[Items listed in a dataset]
▬▬▬▬▬▬

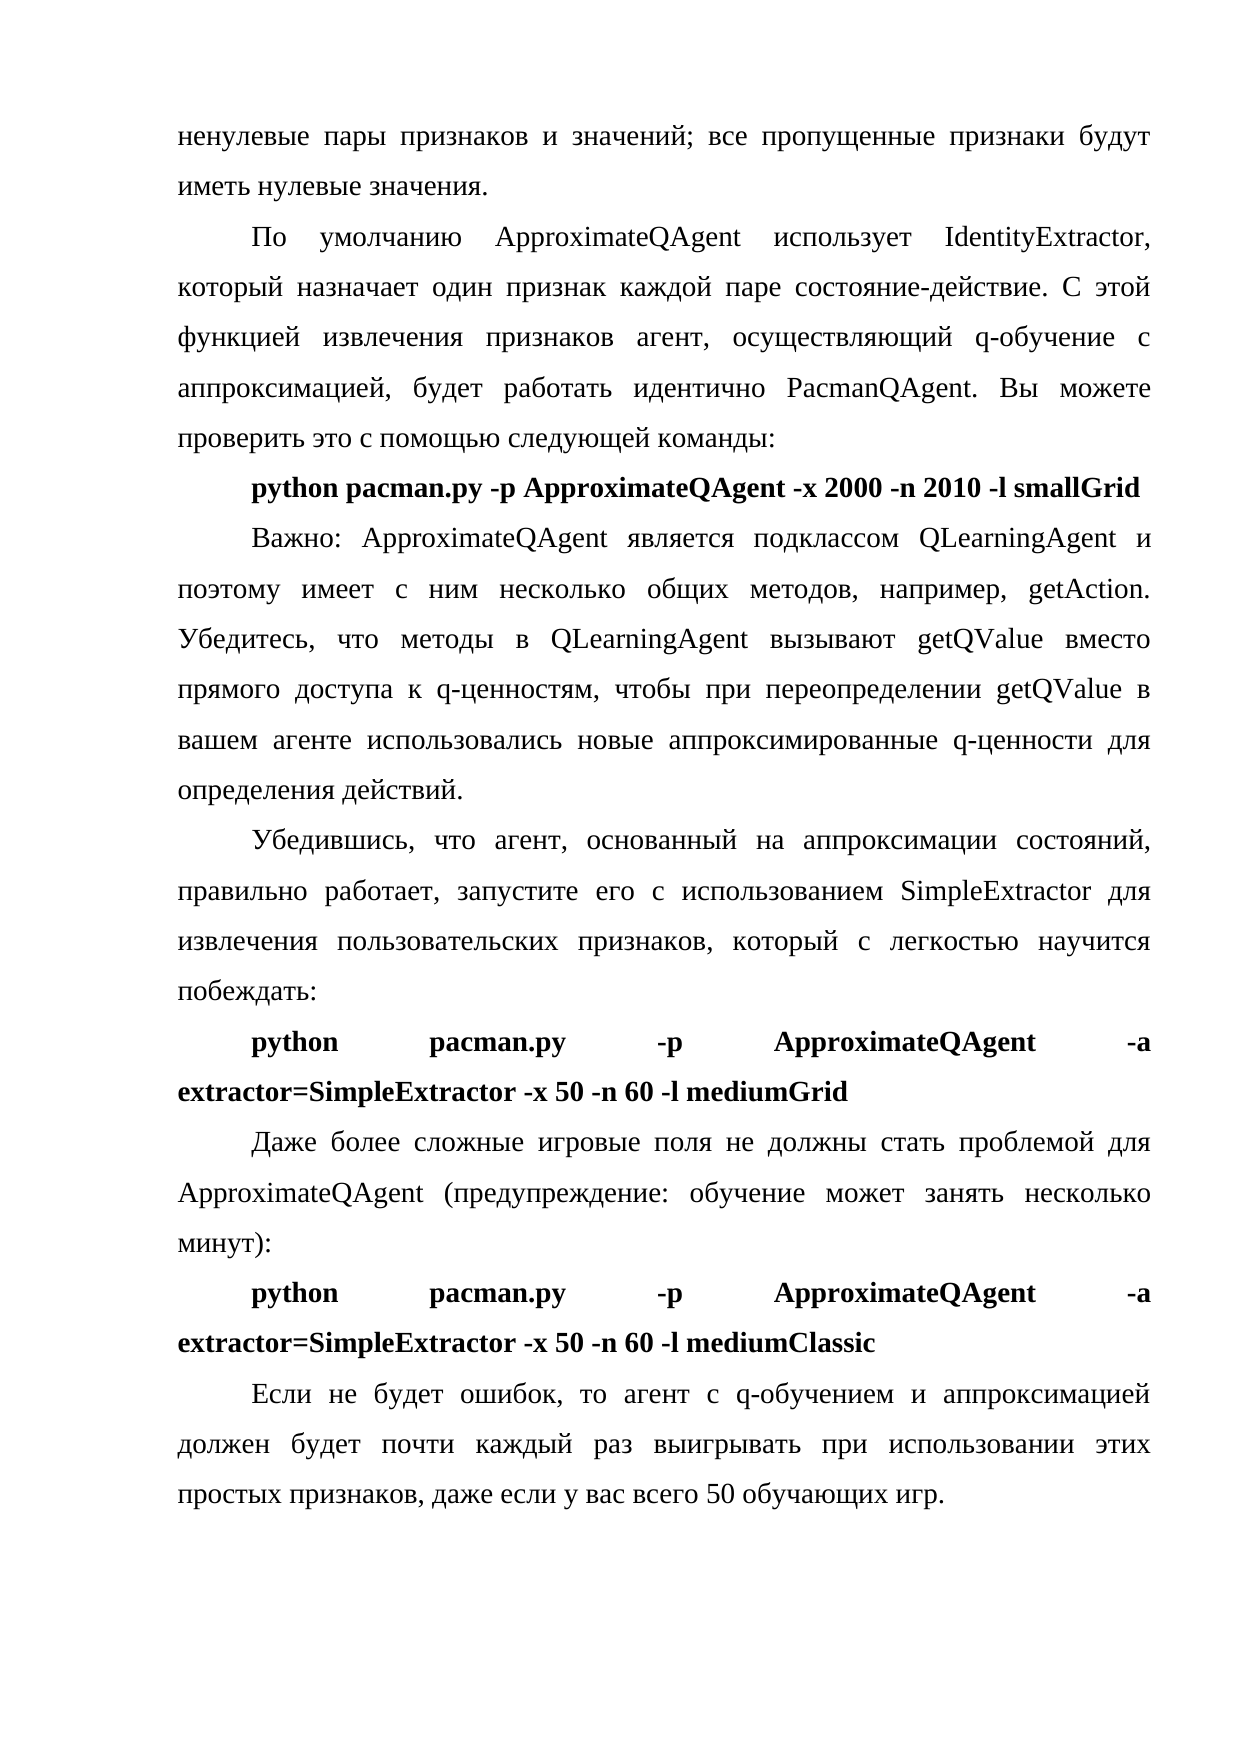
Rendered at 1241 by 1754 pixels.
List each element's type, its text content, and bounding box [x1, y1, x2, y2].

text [177, 118, 1152, 202]
text Важно: ApproximateQAgent является подклассом QLearningAgent и поэтому имеет с ним несколько общих методов, например, getAction. Убедитесь, что методы в QLearningAgent вызывают getQValue вместо прямого доступа к q-ценностям, чтобы при переопределении getQValue в вашем агенте использовались новые аппроксимированные q-ценности для определения действий. [177, 521, 1152, 806]
text Если не будет ошибок, то агент c q-обучением и аппроксимацией должен будет почти каждый раз выигрывать при использовании этих простых признаков, даже если у вас всего 50 обучающих игр. [177, 1376, 1152, 1510]
text Убедившись, что агент, основанный на аппроксимации состояний, правильно работает, запустите его с использованием SimpleExtractor для извлечения пользовательских признаков, который с легкостью научится побеждать: [177, 822, 1152, 1007]
text python pacman.py -p ApproximateQAgent -x 2000 -n 2010 -l smallGrid [177, 470, 1152, 504]
text python pacman.py -p ApproximateQAgent -a extractor=SimpleExtractor -x 50 -n 60 -l mediumGrid [177, 1024, 1152, 1108]
text По умолчанию ApproximateQAgent использует IdentityExtractor, который назначает один признак каждой паре состояние-действие. С этой функцией извлечения признаков агент, осуществляющий q-обучение с аппроксимацией, будет работать идентично PacmanQAgent. Вы можете проверить это с помощью следующей команды: [177, 219, 1152, 453]
text python pacman.py -p ApproximateQAgent -a extractor=SimpleExtractor -x 50 -n 60 -l mediumClassic [177, 1275, 1152, 1359]
text Даже более сложные игровые поля не должны стать проблемой для ApproximateQAgent (предупреждение: обучение может занять несколько минут): [177, 1124, 1152, 1258]
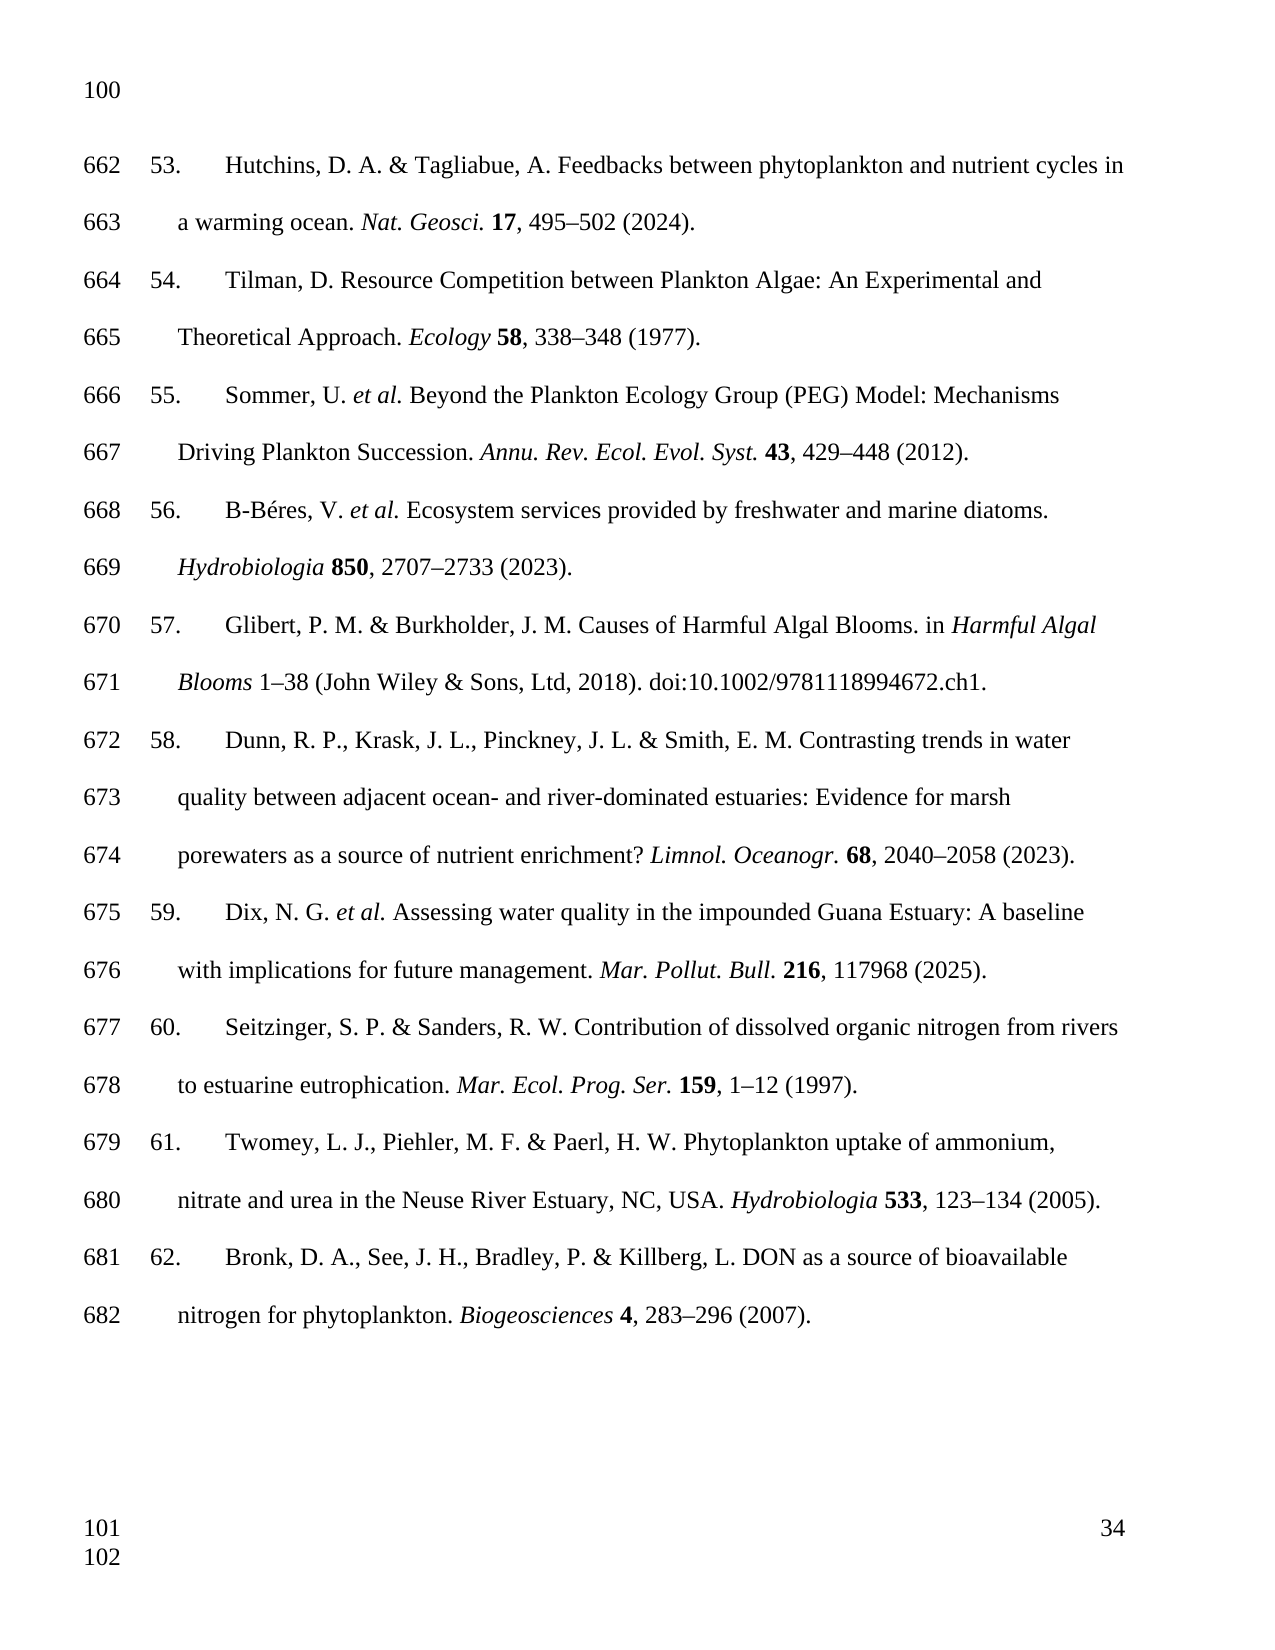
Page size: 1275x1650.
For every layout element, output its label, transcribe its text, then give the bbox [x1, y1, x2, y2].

▬▬▬▬▬▬

[EXERCISE DIRECTIONS] Every line above gets copied exactly; none of the pictures do.

[TASK RESULT]
Rendered at 1241 by 1754 pixels.
List each element's type, its text content, and bounding box [x1, y1, x2, y2].

text [177, 118, 1152, 202]
text Важно: ApproximateQAgent является подклассом QLearningAgent и поэтому имеет с ним несколько общих методов, например, getAction. Убедитесь, что методы в QLearningAgent вызывают getQValue вместо прямого доступа к q-ценностям, чтобы при переопределении getQValue в вашем агенте использовались новые аппроксимированные q-ценности для определения действий. [177, 521, 1152, 806]
text Если не будет ошибок, то агент c q-обучением и аппроксимацией должен будет почти каждый раз выигрывать при использовании этих простых признаков, даже если у вас всего 50 обучающих игр. [177, 1376, 1152, 1510]
text Убедившись, что агент, основанный на аппроксимации состояний, правильно работает, запустите его с использованием SimpleExtractor для извлечения пользовательских признаков, который с легкостью научится побеждать: [177, 822, 1152, 1007]
text python pacman.py -p ApproximateQAgent -x 2000 -n 2010 -l smallGrid [177, 470, 1152, 504]
text python pacman.py -p ApproximateQAgent -a extractor=SimpleExtractor -x 50 -n 60 -l mediumGrid [177, 1024, 1152, 1108]
text По умолчанию ApproximateQAgent использует IdentityExtractor, который назначает один признак каждой паре состояние-действие. С этой функцией извлечения признаков агент, осуществляющий q-обучение с аппроксимацией, будет работать идентично PacmanQAgent. Вы можете проверить это с помощью следующей команды: [177, 219, 1152, 453]
text python pacman.py -p ApproximateQAgent -a extractor=SimpleExtractor -x 50 -n 60 -l mediumClassic [177, 1275, 1152, 1359]
text Даже более сложные игровые поля не должны стать проблемой для ApproximateQAgent (предупреждение: обучение может занять несколько минут): [177, 1124, 1152, 1258]
Page size: 1275x1650.
For every layout element, output its label, transcribe its text, then give the bbox [x1, y1, x2, y2].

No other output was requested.